The “Revenge of the Nerds” Sports Illustrated web feature Stewart Mandel wrote is required reading for any Northwestern fan. The details about the barriers faced in recruiting, the back-and-forth between football staffs and admissions departments, the negative perceptions of inflated GPAs and “jock classes” even athletes at rigorous academic schools like Northwestern, Vanderbilt Stanford and Duke regularly encounter – all of it paints a complete, and thoroughly reported portrait of some of the inner-workings behind the recent rise of “nerd” schools in the FBS. Northwestern is prominently featured. Seriously, if you’re reading this site and haven’t read Mandel’s (An NU alum with great insights on his alma mater) piece, go do it now. Done? Ok, cool.
Of all the interesting details and quotes from various coaches and players, there was one that stood out in a slightly chilling way, and it came directly from Northwestern athletics’ long-tenured former head of academic services, Margaret Akerstron.
"Sometimes, it's very easy to graduate kids," said Margaret Akerstrom, who retired in June after 26 years as Northwestern athletics' head of academic services. "Just make sure you put them in the right majors, give them more help than they should get -- not saying [other schools] are crossing the lines and writing papers, though that happens -- but they're babying them."
The quote was used under the “Academics” subtitle to detail how student-athletes balance the time demands of major college football with rigorous academic curriculums, and Akerstrom makes an interesting point most college sports fans already knew to be true.
Revenue-producing athletes at major conference schools have long had to fend off outside assumptions of gift-wrapped test scores and grade point averages, academic counselor-crafted schedules, “generous” professors and other vague accusations that all hint at the overriding assumption that football and men’s basketball players rarely, if ever, take their classes seriously, and are essentially allowed to spend their four years on campus majoring in eligibility.
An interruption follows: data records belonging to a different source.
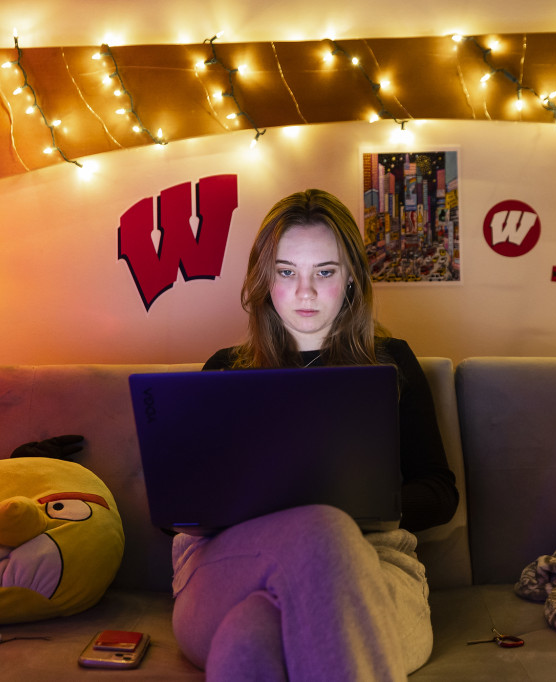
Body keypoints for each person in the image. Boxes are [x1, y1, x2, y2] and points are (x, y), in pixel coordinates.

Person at [171, 189, 459, 681]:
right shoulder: (223, 371)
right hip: (230, 566)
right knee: (316, 531)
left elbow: (439, 492)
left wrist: (344, 510)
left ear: (350, 279)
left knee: (252, 639)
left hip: (374, 565)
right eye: (286, 272)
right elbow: (174, 511)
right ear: (265, 280)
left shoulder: (391, 363)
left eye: (324, 272)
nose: (305, 292)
Some athletes don’t, and should never, have to deal with these criticisms – Brandon Vitabile, for example, is one of the most academically accomplished athletes in the Big Ten. Former Northwestern offensive lineman Patrick Ward maintained a 3.94 GPA while taking mechanical engineering classes. Penn State senior guard Jon Urschel is an undergraduate trigonometry professor. There are outstanding exceptions, players whose scholastic endeavors are not, and should not, be subjected to the same doubts and presumptions other athletes routinely confront.
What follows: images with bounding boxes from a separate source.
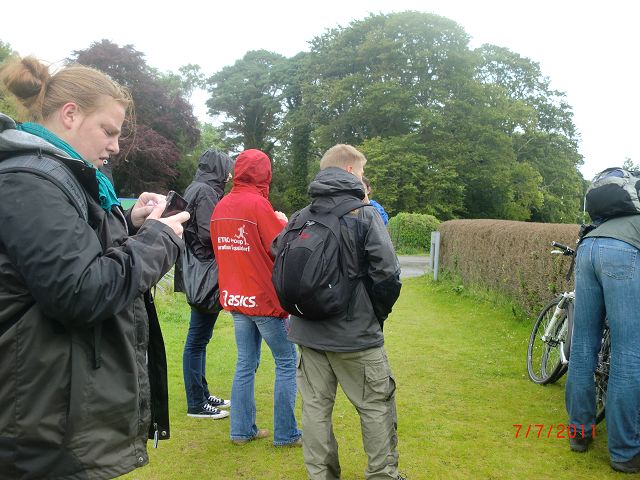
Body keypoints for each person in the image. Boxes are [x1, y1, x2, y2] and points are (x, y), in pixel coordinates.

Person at [0, 57, 189, 479]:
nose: (116, 146)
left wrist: (131, 223)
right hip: (36, 424)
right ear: (70, 115)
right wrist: (158, 239)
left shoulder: (58, 177)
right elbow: (81, 291)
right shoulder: (30, 181)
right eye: (108, 131)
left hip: (49, 411)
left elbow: (73, 251)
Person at [274, 144, 403, 479]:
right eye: (361, 172)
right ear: (349, 171)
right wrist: (375, 314)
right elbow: (388, 274)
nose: (363, 178)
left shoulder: (302, 215)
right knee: (375, 406)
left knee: (315, 409)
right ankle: (382, 474)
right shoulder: (364, 214)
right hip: (355, 335)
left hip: (307, 331)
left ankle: (321, 475)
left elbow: (278, 255)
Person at [211, 148, 302, 447]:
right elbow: (282, 246)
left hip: (236, 297)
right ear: (265, 174)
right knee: (287, 361)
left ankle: (241, 431)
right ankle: (286, 434)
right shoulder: (259, 205)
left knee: (245, 363)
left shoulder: (221, 205)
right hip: (263, 299)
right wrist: (284, 223)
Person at [565, 215, 640, 472]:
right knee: (628, 353)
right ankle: (625, 452)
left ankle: (579, 434)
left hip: (588, 246)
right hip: (623, 252)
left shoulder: (621, 208)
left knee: (582, 347)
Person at [174, 149, 233, 419]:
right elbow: (210, 234)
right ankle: (196, 403)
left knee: (200, 338)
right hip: (206, 271)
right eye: (227, 169)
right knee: (197, 339)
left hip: (197, 268)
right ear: (218, 168)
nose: (229, 175)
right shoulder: (207, 191)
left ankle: (203, 393)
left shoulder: (196, 187)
But the perception still exists on a broader scale among the general revenue-producing student-athlete populace. People will always separate student-athletes from the general student body and form specific opinions about how, in the midst of traveling and lifting and rehabbing, they ever manage to get through the same classes normal students struggle with each and every day – how athletes must be getting help from someone, or cheating, or finding some unethical expedient (some fawning, submissive, plaintive engineering student willing to complete a few problem sets if it means hanging out with football players, say) to keep their grade point averages at acceptable levels.
Outside of the four-school nerd population highlighted in Mandel’s story -- along with a handful of other distinguished institutions, including a number of the programs listed on Mandel's GSR wins percentage chart -- the association between revenue-producing athletes and unethical academic practices is much stronger; we’re typically impressed when athletes with high GPAs and multiple degrees are featured during game broadcasts, as if major conference athletics and 3.5 grade point averages are mutually exclusive. When academic accomplishment and athletic success are used in the same sentence, there is a natural inclination among students (and college sports fans generally) to assume something nefarious – tutors going above and beyond their stated purpose, teachers being overly liberal with assignment deadlines, inconsistent grading rubrics, you name it – is at work.
The blanket skepticism is so pervasive and so entrenched that most athletes' classroom exploits, fair or not, are almost never treated with the same respect as normal students' -- even if, as is truly the case in many instances, the mere fact some athletes actually are excelling academically without extra help while balancing athletic commitments (which, as Big Ten commissioner Jim Delany duly noted at his conference's media days, habitually exceed the NCAA's imposed 20-hour weekly limit) is truly something worth celebrating. Akerstrom, with three words – “though that happens” – suggests some of these criticisms are not as vague and fabricated as some might have once believed.
There are schools “crossing the lines and writing papers” for their student athletes. “babying them,” as she so candidly puts it it. Good on Akerstrom to not withhold the truth. There may indeed be some validation to the accusations; Akerstrom is certainly convinced, and her comments don’t help combat the perception.